Now What? October 2021 | ETF Trends

Last month, we thought that global monetary policy would dominate financial market headlines. The September U.S. Federal Reserve (“Fed”) meeting did not provide any new information, and the general assumption remains that the Fed will announce its asset purchases reduction plan during its November 2021 meeting. Other central banks, such as the Bank of England, hinted at raising short-term interest rates sooner than market expectations. In our opinion, changes to monetary policy are the most significant known risk in financial markets today.
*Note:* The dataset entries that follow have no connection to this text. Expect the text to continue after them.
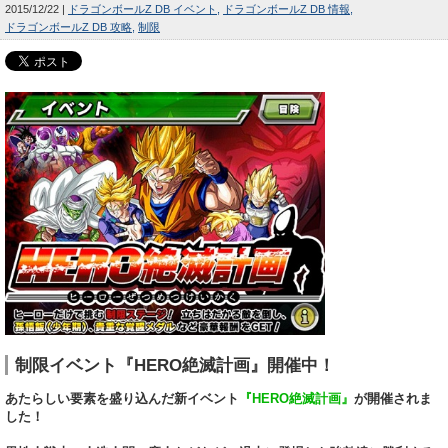
2015/12/22
ドラゴンボールZ DB イベント
ドラゴンボールZ DB 情報
ドラゴンボールZ DB 攻略
制限
制限イベント『HERO絶滅計画』開催中！
あたらしい要素を盛り込んだ新イベント
『HERO絶滅計画』
が開催されま
した！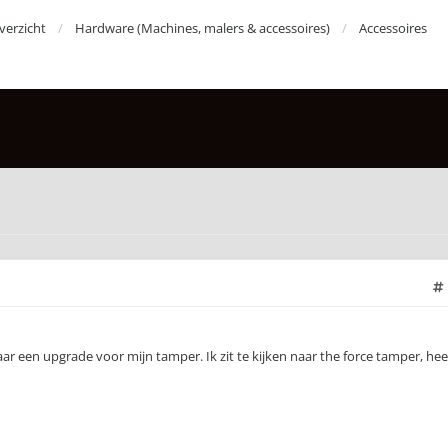
erzicht
Hardware (Machines, malers & accessoires)
Accessoires
ar een upgrade voor mijn tamper. Ik zit te kijken naar the force tamper, hee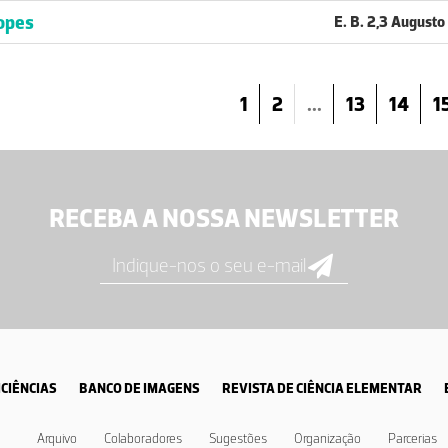
opes
E. B. 2,3 Augusto 
1
2
...
13
14
1
RECEBA A NOSSA NEWSLETTER
CIÊNCIAS
BANCO DE IMAGENS
REVISTA DE CIÊNCIA ELEMENTAR
Arquivo
Colaboradores
Sugestões
Organização
Parcerias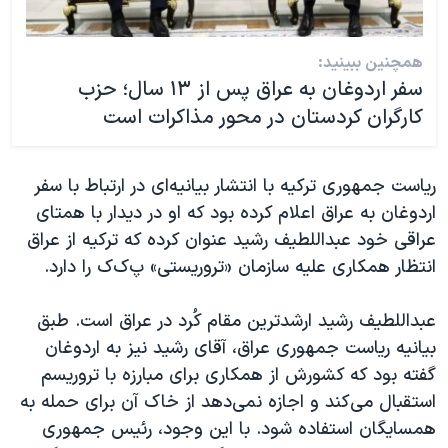
همچنین ببینید:
سفر اردوغان به عراق پس از ۱۳ سال؛ حزب
کارگران کردستان در محور مذاکرات است
ریاست جمهوری ترکیه با انتشار بیانیه‌ای در ارتباط با سفر
اردوغان به عراق اعلام کرده بود که او در دیدار با همتای
عراقی خود عبداللطیف رشید عنوان کرده که ترکیه از عراق
انتظار همکاری علیه سازمان «تروریستی» پ‌ک‌ک را دارد.
عبداللطیف رشید ارشدترین مقام کُرد در عراق است. طبق
بیانیه ریاست جمهوری عراق، آقای رشید نیز به اردوغان
گفته بود که کشورش از همکاری برای مبارزه با تروریسم
استقبال می‌کند و اجازه نمی‌دهد از خاک آن برای حمله به
همسایگان استفاده شود. با این وجود، رئیس جمهوری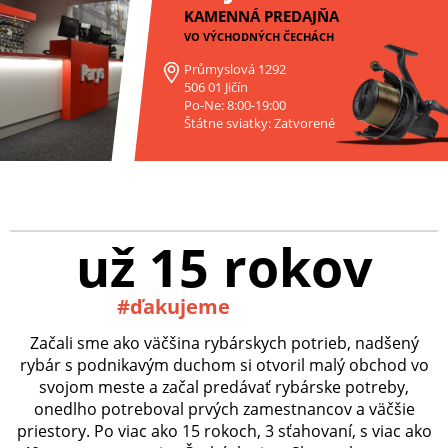
KAMENNÁ PREDAJŇA
VO VÝCHODNÝCH ČECHÁCH
Průmyslová 1292
506 01 Jičín
Po-Ne: 8:00-19:00
Štátne sviatky: Zatvorené
už 15 rokov
#ďakujeme
Začali sme ako väčšina rybárskych potrieb, nadšený
rybár s podnikavým duchom si otvoril malý obchod vo
svojom meste a začal predávať rybárske potreby,
onedlho potreboval prvých zamestnancov a väčšie
priestory. Po viac ako 15 rokoch, 3 sťahovaní, s viac ako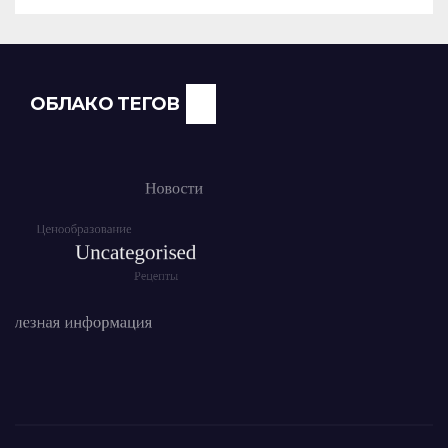
ОБЛАКО ТЕГОВ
As we head into October, we think corporate earnings will be the main story, while the inflation debate becomes less loud.

Decelerating at high speeds

Last quarter, U.S. equities exhibited an astonishing 91% earnings growth relative to the second quarter of 2020. A portion of that growth is due to a low starting point, but the extraordinary amount of monetary and fiscal stimulus likely contributed. This quarter, the market is expecting approximately a 28% growth rate (Q3 2021 vs. Q3 2020), and if that value is achieved, it would be the third-highest on record.1 Thus, U.S. equity market earnings growth will start to decelerate but will still be well above average relative to history. Approximately 70% of the S&P 500 will have reported Q3 2021 results by the end of October.

Figure 1. Earnings Growth U.S. Equities

Source: Innealta Capital, Bloomberg, and Factset. Time frame 12/31/2019 to 09/30/2021. * refers to earnings estimates according to Factset.

Lofty Valuations

U.S. equity markets are not cheap based on valuations. At 20.9x, the twelve-month forward S&P 500 price-to-earnings (“PE”) ratio is significantly above its twenty-year average of 15.6. While lofty valuations do not imply immediate doom, they do, in our opinion, create a significant headwind. For example, suppose we construct a simple model to approximate the annualized total return over the next five years, given the current S&P 500 forward PE ratio and ten-year interest rates. In that case, the model suggests a 9% annualized return2. A 9% annualized return seems attractive, but it seems rather low compared to the annualized return over the past five years (+16.90%). Given the high valuations and above-average earnings growth expectations, any miss in Q3 2021 corporate earnings results will likely lead to larger downside moves than we have been accustomed to this year.

Figure 2. U.S. Equity Market Valuations

Source: Innealta Capital. Bloomberg. Time Frame 09/30/2001 to 09/30/2021. “U.S. Equity Market” refers to the S&P500. Valuation refers to the twelve-month forward price-to-earnings ratio

The Inflation Debate

The August reading of the U.S. Consumer Price Index showed a 5.3% increase compared to one year ago. Stripping out food and energy, the CPI increased 4% over the past year. It is an important reminder that the economy and financial markets are not the same things. The Fed, which is the largest buyer in financial markets, has indicated that it believes inflation will subside as supply chain bottlenecks are resolved. If the Fed achieves its inflation and employment goals, then it will begin reducing asset purchases and raising short-term interest rates. The September CPI reading on October 13th will likely not conclude this debate, but many financial market participants will be watching this data point.

Figure 3. U.S. Consumer Price Index (CPI) Growth

Source: Innealta Capital. Bloomberg. Time frame 08/31/2000 to 08/31/2021. Frequency monthly

With less than three months till the end of the year, we believe that the macro headlines will have a much large impact on the financial market than their micro counterparts. The most significant macro driver in financial markets today is global monetary policy. Monetary policy changes create the following financial market concerns:

  • When will it shift from accommodative to contractionary, and by how much?
  • Can financial markets continue to perform when monetary policy becomes a headwind, not a tailwind?
  • How will corporations, in aggregate, deal with above-average inflation and declining fiscal/monetary stimulus?
  • Will growth rates remain high enough to overcome elevated valuations?

While the answers to these questions will take months or years, we believe an active approach should yield better results than being passive in this market environment.


  1. Earnings Insight. 09/24/2021
  2. Innealta Capital and Bloomberg. Time frame 09/30/2000 to 09/30/2021. Linear regression model between trailing five-year total return and the earnings risk premium five years ago. Earnings risk premium refers to the difference between the forward earnings to price ratio and the ten-year U.S. Treasury yield.